Une publication, parue dans la célèbre revue «Nature», réveille de bien mauvais souvenirs, ceux de l’hormone de croissance contaminée et de la maladie de la vache folle. Elle est signée par le célèbre Pr John Collinge (National Prion Clinic, The National Hospital for Neurology and Neurosurgery, Queen Square, London).La BBC (Michelle Roberts) en a dit, la première, l’essentiel. On lira ici la lettre publiée par Nature, et ici le commentaire qui lui est associé (Alison Abbott). Les troublantes observations de l’équipe de John Collinge et Sebastian Brandner (Department of Neurodegenerative Disease, UCL Institute of Neurology, Queen Square, London) résultent des observations faites après autopsies cérébrales de huit personnes décédées de la maladie de Creutzfeldt-Jakob (MCJ) et qui avaient été traitées par des hormones de croissance contaminées par un prion pathologique.
Autopsies cérébrales
Les chercheurs anglais ont retrouvé dans les tissus de quatre de ces cerveaux les mêmes dépôts de protéine bêta-amyloïde (BA) anormale (amylose cérébrale) que ceux que l’on retrouve dans les tissus cérébraux des personnes victimes de la maladie d’Alzheimer. La présence de cette même protéine a été identifiée dans deux autres cerveaux. Or il s’agissait de malades jeunes, âgés de 36 à 51 ans au moment de leur décès, ce qui est excessivement rare (et correspond à la définition de cette démence précoce décrite en Allemagne par Aloïs Alzheimer il y a un siècle).
Les auteurs avancent d’autre part plusieurs arguments solides en faveur d’une transmission interhumaine de la maladie d’Alzheimer. Difficile, pour l’équipe de Collinge et Brandner, de ne pas émettre l’hypothèse d’une contamination des quatre malades via des protéines bêta-amyloïde anormales déjà présentes dans les hypophyses des cadavres à partir desquelles on préparait, jusqu’au début des années 1980, une hormone de croissance extractive.
Cette hypothèse a une conséquence: la maladie d’Alzheimer pourrait être transmissible (ne pas confondre avec contagieux!). Ce serait là un véritable bouleversement physiopathologique, comme l’avait été en son temps la démonstration de l’hypothèse (au départ inacceptable) développée par Stanley Prusiner quant à la pathogénicité de la protéine-prion.

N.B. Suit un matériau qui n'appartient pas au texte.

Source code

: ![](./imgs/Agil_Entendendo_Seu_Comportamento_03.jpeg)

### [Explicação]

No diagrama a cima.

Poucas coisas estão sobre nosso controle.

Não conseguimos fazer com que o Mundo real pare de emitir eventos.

Le Figaro souligne la parution, le même jour, dans Nature Neuroscience d’une publication expérimentale qui conclut à la possibilité de la transmission de l’amylose chez des souris de laboratoire. «Notre travail suggère que les protéines BA anormales peuvent demeurer assoupies dans le cerveau pendant des années sinon des décennies jusqu’à ce qu’elles déclenchent l’amylose cérébrale», a expliqué au Figaro (Damien Mascret) le Pr Mathias Jucker (Hertie-Institute for Clinical Brain Research de l’université de Tübingen et German Center of Neurodegenerative Diseases).
Ne plus ignorer
Le caractère transmissible de l’amylose cérébrale reste encore à confirmer – il ne peut plus, pour autant, être ignoré, notamment lors de gestes invasifs médicaux ou chirurgicaux. Les menaces inhérentes à la protéine-prion pathologique dépassent la seule maladie d’Alzheimer et pourraient englober d’autres maladies neurodégénératives comme la maladie de Parkinson – une perspective sur laquelle travaille le Pr Stanley Prusiner, prix Nobel de médecine, comme il l’avait expliqué lors de l’émission «Science Publique» de France Culture à l’occasion de la traduction de son dernier ouvrage en langue française1.

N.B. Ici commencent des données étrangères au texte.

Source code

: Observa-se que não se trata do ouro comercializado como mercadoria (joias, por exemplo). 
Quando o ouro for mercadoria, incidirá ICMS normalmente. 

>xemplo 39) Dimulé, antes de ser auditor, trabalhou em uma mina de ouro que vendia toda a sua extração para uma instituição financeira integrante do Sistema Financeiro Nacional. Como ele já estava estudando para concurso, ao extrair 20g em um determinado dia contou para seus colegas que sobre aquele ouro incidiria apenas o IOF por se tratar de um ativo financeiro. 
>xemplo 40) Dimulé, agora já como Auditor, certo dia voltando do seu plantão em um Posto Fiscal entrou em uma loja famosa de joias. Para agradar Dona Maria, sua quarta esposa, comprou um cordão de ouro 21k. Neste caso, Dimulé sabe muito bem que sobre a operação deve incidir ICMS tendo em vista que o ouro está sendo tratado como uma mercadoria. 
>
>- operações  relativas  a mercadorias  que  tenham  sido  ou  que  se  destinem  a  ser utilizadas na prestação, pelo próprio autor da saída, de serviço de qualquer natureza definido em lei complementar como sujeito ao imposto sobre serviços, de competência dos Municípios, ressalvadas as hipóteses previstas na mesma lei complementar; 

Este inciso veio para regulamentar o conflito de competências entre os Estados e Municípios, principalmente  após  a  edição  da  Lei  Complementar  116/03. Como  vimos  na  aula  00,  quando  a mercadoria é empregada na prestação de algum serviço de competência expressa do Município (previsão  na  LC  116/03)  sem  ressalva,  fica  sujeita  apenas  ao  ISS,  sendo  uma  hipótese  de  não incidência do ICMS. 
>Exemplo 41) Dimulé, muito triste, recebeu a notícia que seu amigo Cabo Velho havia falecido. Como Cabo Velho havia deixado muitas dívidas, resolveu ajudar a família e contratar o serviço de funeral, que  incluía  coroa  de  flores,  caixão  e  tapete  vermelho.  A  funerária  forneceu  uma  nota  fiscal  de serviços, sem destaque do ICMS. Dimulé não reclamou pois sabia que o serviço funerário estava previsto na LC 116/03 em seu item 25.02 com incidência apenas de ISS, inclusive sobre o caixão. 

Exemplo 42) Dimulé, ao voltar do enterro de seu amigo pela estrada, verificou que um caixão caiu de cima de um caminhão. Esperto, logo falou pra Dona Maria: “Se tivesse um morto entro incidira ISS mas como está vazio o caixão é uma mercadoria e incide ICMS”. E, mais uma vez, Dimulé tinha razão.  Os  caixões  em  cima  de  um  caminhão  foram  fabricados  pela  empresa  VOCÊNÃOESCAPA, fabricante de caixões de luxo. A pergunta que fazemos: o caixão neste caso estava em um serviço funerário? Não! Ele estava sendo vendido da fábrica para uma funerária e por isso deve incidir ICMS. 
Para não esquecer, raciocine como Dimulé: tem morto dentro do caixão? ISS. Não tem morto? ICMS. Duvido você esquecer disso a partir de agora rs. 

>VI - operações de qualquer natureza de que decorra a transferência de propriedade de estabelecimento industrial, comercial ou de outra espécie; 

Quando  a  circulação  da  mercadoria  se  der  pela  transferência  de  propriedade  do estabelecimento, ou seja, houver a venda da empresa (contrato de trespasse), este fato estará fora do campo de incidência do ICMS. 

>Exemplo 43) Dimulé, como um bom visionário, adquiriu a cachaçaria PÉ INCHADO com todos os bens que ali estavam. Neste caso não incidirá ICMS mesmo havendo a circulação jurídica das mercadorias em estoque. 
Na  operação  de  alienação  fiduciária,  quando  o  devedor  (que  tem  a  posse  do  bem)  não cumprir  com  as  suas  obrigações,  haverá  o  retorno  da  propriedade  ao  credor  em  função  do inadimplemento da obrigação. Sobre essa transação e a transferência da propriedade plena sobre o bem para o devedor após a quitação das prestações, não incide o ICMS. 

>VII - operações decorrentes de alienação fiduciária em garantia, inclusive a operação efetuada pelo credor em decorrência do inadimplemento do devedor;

Les auteurs britanniques estiment que leurs résultats devraient «soulever des interrogations sur la possibilité d’autres voies de transmission du prion pathologique, y compris les instruments chirurgicaux et les produits sanguins». Pour l’heure, les spécialistes français et les autorités sanitaires britanniques tempèrent la portée du risque. Les affaires de la maladie de la vache folle et de sa forme humaine (après celle de l’hormone de croissance contaminée) ont démontré l’importance majeure qu’il y a ici, au nom de la santé publique, à respecter le principe de précaution.